<<<<

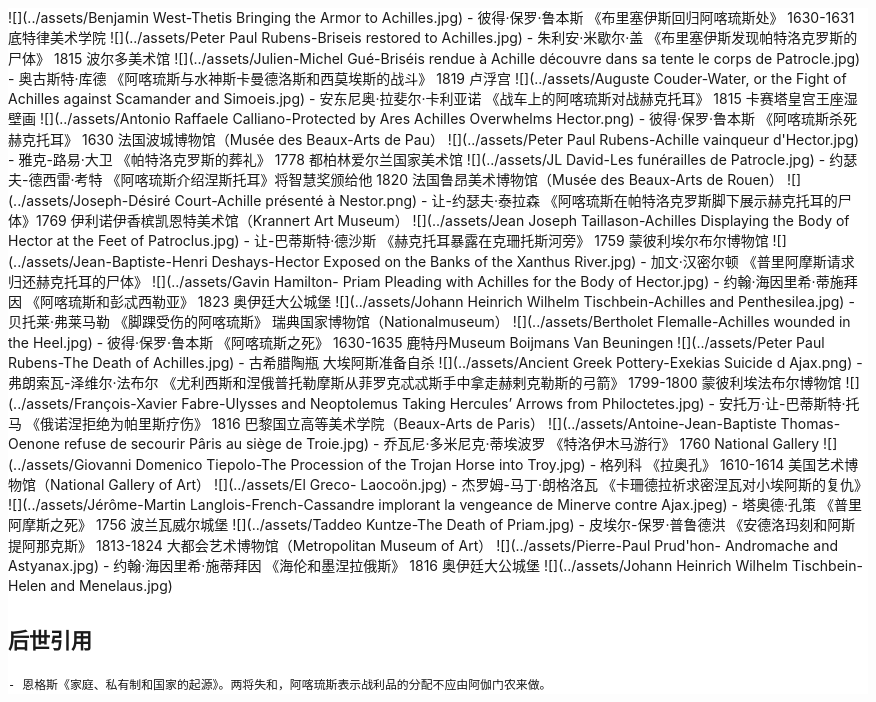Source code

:  ![](../assets/Benjamin West-Thetis Bringing the Armor to Achilles.jpg)
	- 彼得·保罗·鲁本斯 《布里塞伊斯回归阿喀琉斯处》 1630-1631 底特律美术学院
 ![](../assets/Peter Paul Rubens-Briseis restored to Achilles.jpg)
	- 朱利安·米歇尔·盖 《布里塞伊斯发现帕特洛克罗斯的尸体》 1815 波尔多美术馆
 ![](../assets/Julien-Michel Gué-Briséis rendue à Achille découvre dans sa tente le corps de Patrocle.jpg)
	- 奥古斯特·库德 《阿喀琉斯与水神斯卡曼德洛斯和西莫埃斯的战斗》 1819 卢浮宫
 ![](../assets/Auguste Couder-Water, or the Fight of Achilles against Scamander and Simoeis.jpg)
	- 安东尼奥·拉斐尔·卡利亚诺 《战车上的阿喀琉斯对战赫克托耳》 1815 卡赛塔皇宫王座湿壁画
 ![](../assets/Antonio Raffaele Calliano-Protected by Ares Achilles Overwhelms Hector.png)
	- 彼得·保罗·鲁本斯 《阿喀琉斯杀死赫克托耳》 1630 法国波城博物馆（Musée des Beaux-Arts de Pau）
 ![](../assets/Peter Paul Rubens-Achille vainqueur d'Hector.jpg)
	- 雅克-路易·大卫 《帕特洛克罗斯的葬礼》 1778 都柏林爱尔兰国家美术馆
 ![](../assets/JL David-Les funérailles de Patrocle.jpg)
	- 约瑟夫-德西雷·考特 《阿喀琉斯介绍涅斯托耳》将智慧奖颁给他 1820 法国鲁昂美术博物馆（Musée des Beaux-Arts de Rouen）
 ![](../assets/Joseph-Désiré Court-Achille présenté à Nestor.png)
	- 让-约瑟夫·泰拉森 《阿喀琉斯在帕特洛克罗斯脚下展示赫克托耳的尸体》1769 伊利诺伊香槟凯恩特美术馆（Krannert Art Museum）
 ![](../assets/Jean Joseph Taillason-Achilles Displaying the Body of Hector at the Feet of Patroclus.jpg)
	- 让-巴蒂斯特·德沙斯 《赫克托耳暴露在克珊托斯河旁》 1759 蒙彼利埃尔布尔博物馆
 ![](../assets/Jean-Baptiste-Henri Deshays-Hector Exposed on the Banks of the Xanthus River.jpg)
	- 加文·汉密尔顿 《普里阿摩斯请求归还赫克托耳的尸体》
 ![](../assets/Gavin Hamilton- Priam Pleading with Achilles for the Body of Hector.jpg)
	- 约翰·海因里希·蒂施拜因 《阿喀琉斯和彭忒西勒亚》 1823 奥伊廷大公城堡
 ![](../assets/Johann Heinrich Wilhelm Tischbein-Achilles and Penthesilea.jpg)
	- 贝托莱·弗莱马勒 《脚踝受伤的阿喀琉斯》 瑞典国家博物馆（Nationalmuseum）
 ![](../assets/Bertholet Flemalle-Achilles wounded in the Heel.jpg)
	- 彼得·保罗·鲁本斯 《阿喀琉斯之死》 1630-1635 鹿特丹Museum Boijmans Van Beuningen
 ![](../assets/Peter Paul Rubens-The Death of Achilles.jpg)
	- 古希腊陶瓶 大埃阿斯准备自杀
 ![](../assets/Ancient Greek Pottery-Exekias Suicide d Ajax.png)
	- 弗朗索瓦-泽维尔·法布尔 《尤利西斯和涅俄普托勒摩斯从菲罗克忒忒斯手中拿走赫剌克勒斯的弓箭》 1799-1800 蒙彼利埃法布尔博物馆
 ![](../assets/François-Xavier Fabre-Ulysses and Neoptolemus Taking Hercules’ Arrows from Philoctetes.jpg)
	- 安托万·让-巴蒂斯特·托马 《俄诺涅拒绝为帕里斯疗伤》 1816 巴黎国立高等美术学院（Beaux-Arts de Paris）
 ![](../assets/Antoine-Jean-Baptiste Thomas-Oenone refuse de secourir Pâris au siège de Troie.jpg)
	- 乔瓦尼·多米尼克·蒂埃波罗 《特洛伊木马游行》 1760 National Gallery
 ![](../assets/Giovanni Domenico Tiepolo-The Procession of the Trojan Horse into Troy.jpg)
	- 格列科 《拉奥孔》 1610-1614 美国艺术博物馆（National Gallery of Art）
 ![](../assets/El Greco- Laocoön.jpg)
	- 杰罗姆-马丁·朗格洛瓦 《卡珊德拉祈求密涅瓦对小埃阿斯的复仇》
 ![](../assets/Jérôme-Martin Langlois-French-Cassandre implorant la vengeance de Minerve contre Ajax.jpeg)
	- 塔奥德·孔策 《普里阿摩斯之死》 1756 波兰瓦威尔城堡
 ![](../assets/Taddeo Kuntze-The Death of Priam.jpg)
	- 皮埃尔-保罗·普鲁德洪 《安德洛玛刻和阿斯提阿那克斯》 1813-1824 大都会艺术博物馆（Metropolitan Museum of Art）
 ![](../assets/Pierre-Paul Prud'hon- Andromache and Astyanax.jpg)
	- 约翰·海因里希·施蒂拜因 《海伦和墨涅拉俄斯》 1816 奥伊廷大公城堡
 ![](../assets/Johann Heinrich Wilhelm Tischbein-Helen and Menelaus.jpg)
## 后世引用
	- 恩格斯《家庭、私有制和国家的起源》。两将失和，阿喀琉斯表示战利品的分配不应由阿伽门农来做。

>>>>

Write the entries out again exactly as they appear, with the pictures omitted.

Source code

:  ![](../assets/Benjamin West-Thetis Bringing the Armor to Achilles.jpg)
	- 彼得·保罗·鲁本斯 《布里塞伊斯回归阿喀琉斯处》 1630-1631 底特律美术学院
 ![](../assets/Peter Paul Rubens-Briseis restored to Achilles.jpg)
	- 朱利安·米歇尔·盖 《布里塞伊斯发现帕特洛克罗斯的尸体》 1815 波尔多美术馆
 ![](../assets/Julien-Michel Gué-Briséis rendue à Achille découvre dans sa tente le corps de Patrocle.jpg)
	- 奥古斯特·库德 《阿喀琉斯与水神斯卡曼德洛斯和西莫埃斯的战斗》 1819 卢浮宫
 ![](../assets/Auguste Couder-Water, or the Fight of Achilles against Scamander and Simoeis.jpg)
	- 安东尼奥·拉斐尔·卡利亚诺 《战车上的阿喀琉斯对战赫克托耳》 1815 卡赛塔皇宫王座湿壁画
 ![](../assets/Antonio Raffaele Calliano-Protected by Ares Achilles Overwhelms Hector.png)
	- 彼得·保罗·鲁本斯 《阿喀琉斯杀死赫克托耳》 1630 法国波城博物馆（Musée des Beaux-Arts de Pau）
 ![](../assets/Peter Paul Rubens-Achille vainqueur d'Hector.jpg)
	- 雅克-路易·大卫 《帕特洛克罗斯的葬礼》 1778 都柏林爱尔兰国家美术馆
 ![](../assets/JL David-Les funérailles de Patrocle.jpg)
	- 约瑟夫-德西雷·考特 《阿喀琉斯介绍涅斯托耳》将智慧奖颁给他 1820 法国鲁昂美术博物馆（Musée des Beaux-Arts de Rouen）
 ![](../assets/Joseph-Désiré Court-Achille présenté à Nestor.png)
	- 让-约瑟夫·泰拉森 《阿喀琉斯在帕特洛克罗斯脚下展示赫克托耳的尸体》1769 伊利诺伊香槟凯恩特美术馆（Krannert Art Museum）
 ![](../assets/Jean Joseph Taillason-Achilles Displaying the Body of Hector at the Feet of Patroclus.jpg)
	- 让-巴蒂斯特·德沙斯 《赫克托耳暴露在克珊托斯河旁》 1759 蒙彼利埃尔布尔博物馆
 ![](../assets/Jean-Baptiste-Henri Deshays-Hector Exposed on the Banks of the Xanthus River.jpg)
	- 加文·汉密尔顿 《普里阿摩斯请求归还赫克托耳的尸体》
 ![](../assets/Gavin Hamilton- Priam Pleading with Achilles for the Body of Hector.jpg)
	- 约翰·海因里希·蒂施拜因 《阿喀琉斯和彭忒西勒亚》 1823 奥伊廷大公城堡
 ![](../assets/Johann Heinrich Wilhelm Tischbein-Achilles and Penthesilea.jpg)
	- 贝托莱·弗莱马勒 《脚踝受伤的阿喀琉斯》 瑞典国家博物馆（Nationalmuseum）
 ![](../assets/Bertholet Flemalle-Achilles wounded in the Heel.jpg)
	- 彼得·保罗·鲁本斯 《阿喀琉斯之死》 1630-1635 鹿特丹Museum Boijmans Van Beuningen
 ![](../assets/Peter Paul Rubens-The Death of Achilles.jpg)
	- 古希腊陶瓶 大埃阿斯准备自杀
 ![](../assets/Ancient Greek Pottery-Exekias Suicide d Ajax.png)
	- 弗朗索瓦-泽维尔·法布尔 《尤利西斯和涅俄普托勒摩斯从菲罗克忒忒斯手中拿走赫剌克勒斯的弓箭》 1799-1800 蒙彼利埃法布尔博物馆
 ![](../assets/François-Xavier Fabre-Ulysses and Neoptolemus Taking Hercules’ Arrows from Philoctetes.jpg)
	- 安托万·让-巴蒂斯特·托马 《俄诺涅拒绝为帕里斯疗伤》 1816 巴黎国立高等美术学院（Beaux-Arts de Paris）
 ![](../assets/Antoine-Jean-Baptiste Thomas-Oenone refuse de secourir Pâris au siège de Troie.jpg)
	- 乔瓦尼·多米尼克·蒂埃波罗 《特洛伊木马游行》 1760 National Gallery
 ![](../assets/Giovanni Domenico Tiepolo-The Procession of the Trojan Horse into Troy.jpg)
	- 格列科 《拉奥孔》 1610-1614 美国艺术博物馆（National Gallery of Art）
 ![](../assets/El Greco- Laocoön.jpg)
	- 杰罗姆-马丁·朗格洛瓦 《卡珊德拉祈求密涅瓦对小埃阿斯的复仇》
 ![](../assets/Jérôme-Martin Langlois-French-Cassandre implorant la vengeance de Minerve contre Ajax.jpeg)
	- 塔奥德·孔策 《普里阿摩斯之死》 1756 波兰瓦威尔城堡
 ![](../assets/Taddeo Kuntze-The Death of Priam.jpg)
	- 皮埃尔-保罗·普鲁德洪 《安德洛玛刻和阿斯提阿那克斯》 1813-1824 大都会艺术博物馆（Metropolitan Museum of Art）
 ![](../assets/Pierre-Paul Prud'hon- Andromache and Astyanax.jpg)
	- 约翰·海因里希·施蒂拜因 《海伦和墨涅拉俄斯》 1816 奥伊廷大公城堡
 ![](../assets/Johann Heinrich Wilhelm Tischbein-Helen and Menelaus.jpg)
## 后世引用
	- 恩格斯《家庭、私有制和国家的起源》。两将失和，阿喀琉斯表示战利品的分配不应由阿伽门农来做。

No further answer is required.